N°142 Jeudi 27 sept. 7 heures
Je me suis remis hier à travailler. C’est une grande ressource qui vous manque. Après les plaisirs de l’intimité, je n’en connais pas de plus efficace pour distraire, et même reposer d’une impression douloureuse. Avant de m’enfermer dans mon cabinet, j’ai fait faire une longue promenade à ma mère. Elle est très affligée. Mad. de Broglie avait pour elle un respect, une affection, une confiance filiale, et les lui témoignait avec un extrême abandon. Ma mère en était très touchée depuis trois jours elle me répète sans cesse : " Prendre une telle amitié à mon âge, pour une cette fin ! "
J’ai une profonde pitié des chagrins de la vieillesse. Elle a droit au repos du cœur comme du corps. D’ailleurs ils sont rares. L’âge refroidit les peines comme les joies. Il n’en est rien pour ma mère. Elle a le cœur aussi vif qu’il y a quarante ans. Je l’ai fait marcher une heure et demie. Elle en était un peu lasse hier soir, mais beaucoup plus calme. Je suis sûr qu’elle aura mieux dormi.

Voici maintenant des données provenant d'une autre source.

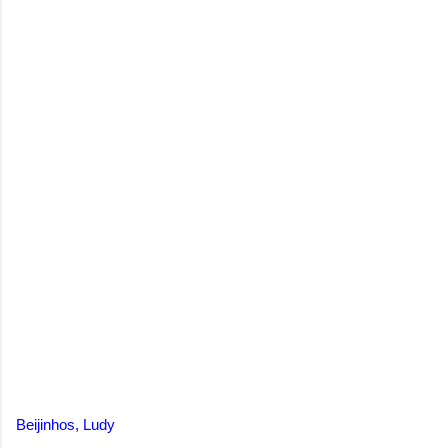
Beijinhos, Ludy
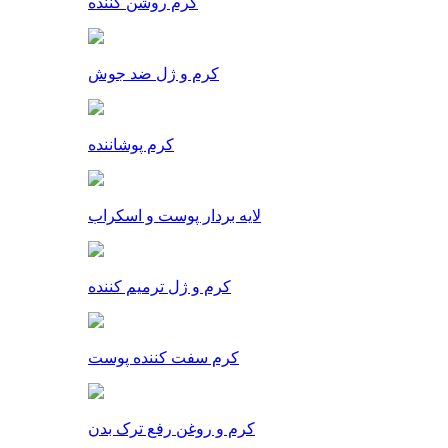
کرم روشن کننده
کرم و ژل ضد جوش
کرم پوشاننده
لایه بردار پوست و اسکراب
کرم و ژل ترمیم کننده
کرم سفت کننده پوست
کرم و روغن رفع ترک بدن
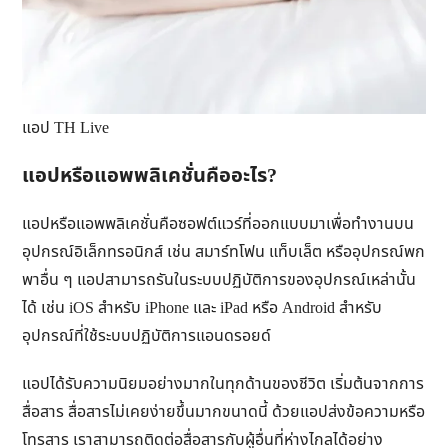
แอป TH Live
แอปหรือแอพพลิเคชั่นคืออะไร?
แอปหรือแอพพลิเคชั่นคือซอฟต์แวร์ที่ออกแบบมาเพื่อทำงานบน
อุปกรณ์อิเล็กทรอนิกส์ เช่น สมาร์ทโฟน แท็บเล็ต หรืออุปกรณ์พก
พาอื่น ๆ แอปสามารถรันในระบบปฏิบัติการของอุปกรณ์เหล่านั้น
ได้ เช่น iOS สำหรับ iPhone และ iPad หรือ Android สำหรับ
อุปกรณ์ที่ใช้ระบบปฏิบัติการแอนดรอยด์
แอปได้รับความนิยมอย่างมากในทุกด้านของชีวิต เริ่มต้นจากการ
สื่อสาร สื่อสารไม่เคยง่ายขึ้นมากขนาดนี้ ด้วยแอปส่งข้อความหรือ
โทรสาร เราสามารถติดต่อสื่อสารกับผู้อื่นที่ห่างไกลได้อย่าง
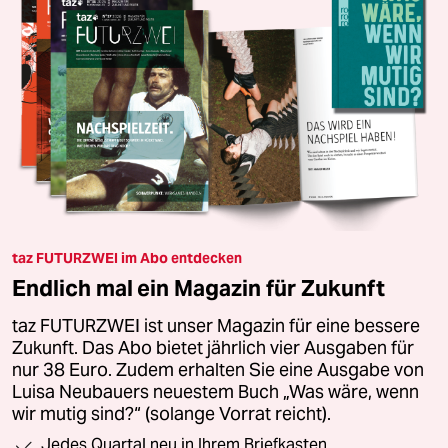
taz FUTURZWEI im Abo entdecken
Endlich mal ein Magazin für Zukunft
taz FUTURZWEI ist unser Magazin für eine bessere
Zukunft. Das Abo bietet jährlich vier Ausgaben für
nur 38 Euro. Zudem erhalten Sie eine Ausgabe von
Luisa Neubauers neuestem Buch „Was wäre, wenn
wir mutig sind?“ (solange Vorrat reicht).
Jedes Quartal neu in Ihrem Briefkasten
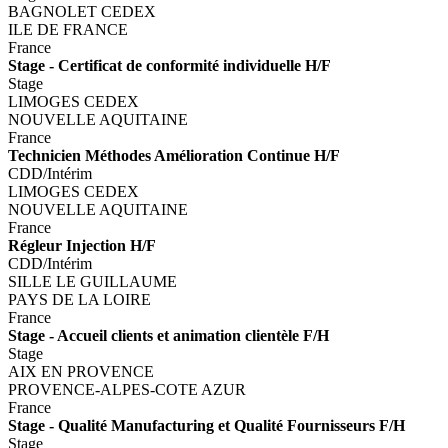
BAGNOLET CEDEX
ILE DE FRANCE
France
Stage - Certificat de conformité individuelle H/F
Stage
LIMOGES CEDEX
NOUVELLE AQUITAINE
France
Technicien Méthodes Amélioration Continue H/F
CDD/Intérim
LIMOGES CEDEX
NOUVELLE AQUITAINE
France
Régleur Injection H/F
CDD/Intérim
SILLE LE GUILLAUME
PAYS DE LA LOIRE
France
Stage - Accueil clients et animation clientèle F/H
Stage
AIX EN PROVENCE
PROVENCE-ALPES-COTE AZUR
France
Stage - Qualité Manufacturing et Qualité Fournisseurs F/H
Stage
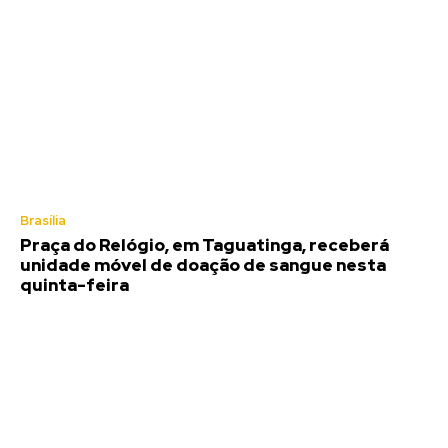
Brasília
Praça do Relógio, em Taguatinga, receberá
unidade móvel de doação de sangue nesta
quinta-feira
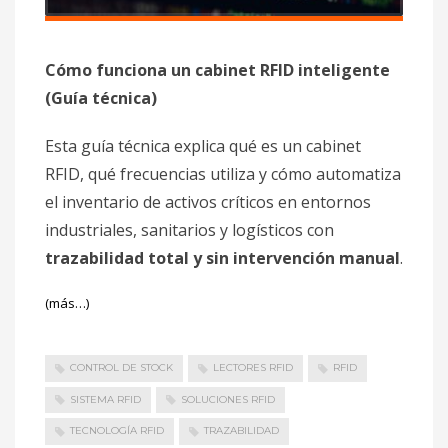
Cómo funciona un cabinet RFID inteligente
(Guía técnica)
Esta guía técnica explica qué es un cabinet
RFID, qué frecuencias utiliza y cómo automatiza
el inventario de activos críticos en entornos
industriales, sanitarios y logísticos con
trazabilidad total y sin intervención manual
.
(más…)
CONTROL DE STOCK
LECTORES RFID
RFID
SISTEMA RFID
SOLUCIONES RFID
TECNOLOGÍA RFID
TRAZABILIDAD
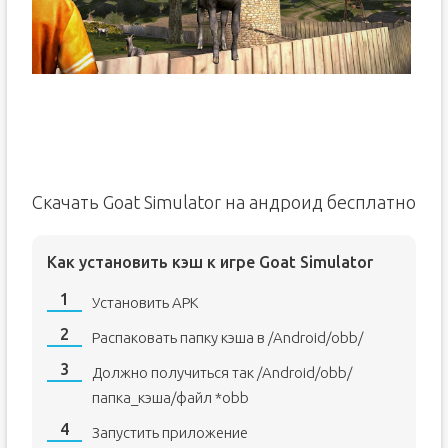
Скачать Goat Simulator на андроид бесплатно
Как установить кэш к игре Goat Simulator
Установить APK
Распаковать папку кэша в /Android/obb/
Должно получиться так /Android/obb/
папка_кэша/файл *obb
Запустить приложение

Je ne crois guère à l’émeute de Genève. Ce serait un grand argument contre la politique dont se charge M. Molé ; Genève est une ville française. Il y faut je ne sais quel degré d’irritation pour qu’on y éclate contre les Français. M. de Metternich doit sourire, un peu. Thiers travaille aussi. Mais au fond, d’après ce qui me revient, il est très animé et se propose de le témoigner à la prochaine session. Nous verrons bien. Il restera en Italie jusqu’au mois de novembre. Ce sera le moment du retour universel.
Je serai bien aise de retrouver les Holland à Paris autant qu’un plaisir peut être quelque chose à côté d’un bonheur. Vous devriez bien d’ici là rassembler tout ce qui vous reste de ce que vous avez écrit sur tout ce que vous avez fait ou vu. Je suis sûr qu’il y a je ne sais combien de choses, petites ou grandes, que je ne connais pas. J’ai envie de toutes. Le papier sur la mort de Lord Castlereagh est-il décidément perdu ? Faites cela en rentrant à la Terrasse. Là où je suis indifférent, je ne suis pas curieux. Mais où est mon affection, ma curiosité est insatiable. J’ai beaucoup plus envie du moindre petit papier que de Lady Burgherch. Les femmes distinguées manquent partout. L’Angleterre ne m’a encore montré que Lady Granville, et si vous voulez, Lady Clanricard. A propos, vous ne m’avez pas envoyé sa lettre.
10 h. ¼
Mon facteur arrive tard ce matin. Je n’ai pas de nouvelles de Broglie, ce qui me prouve qu’Albert n’est pas arrivé. Je suis impatient qu’il ait rejoint son père. J’avais pensé à votre prédiction. Je vous remercie de vous ménager. La fatigue ne vous vaut. rien. Soignez-vous pour le mois de novembre. Je ne comprends pas qu’on se laisse mal traiter par Lady Holland. Passe pour son mari, s’il l’aime. Car il faut aimer pour supporter. Du reste les impertinents ont raison puisqu’on les supporte. Je vous conseille d’écrire à votre mari. Toutes les fois qu’il renoue le fil, n’importe pourquoi vous devez le ressaisir. Vous l’avez dispensé d’explication. Cela vous dispense de reproche. Les confidences de Mlle Henriette ne tracassent donc plus Marie. Adieu. Tout à l’heure, en lisant votre adresse en Courlande, j’ai eu envie de vous répondre par la première phrase de mon testament. Je ne le ferai pas. Adieu. G.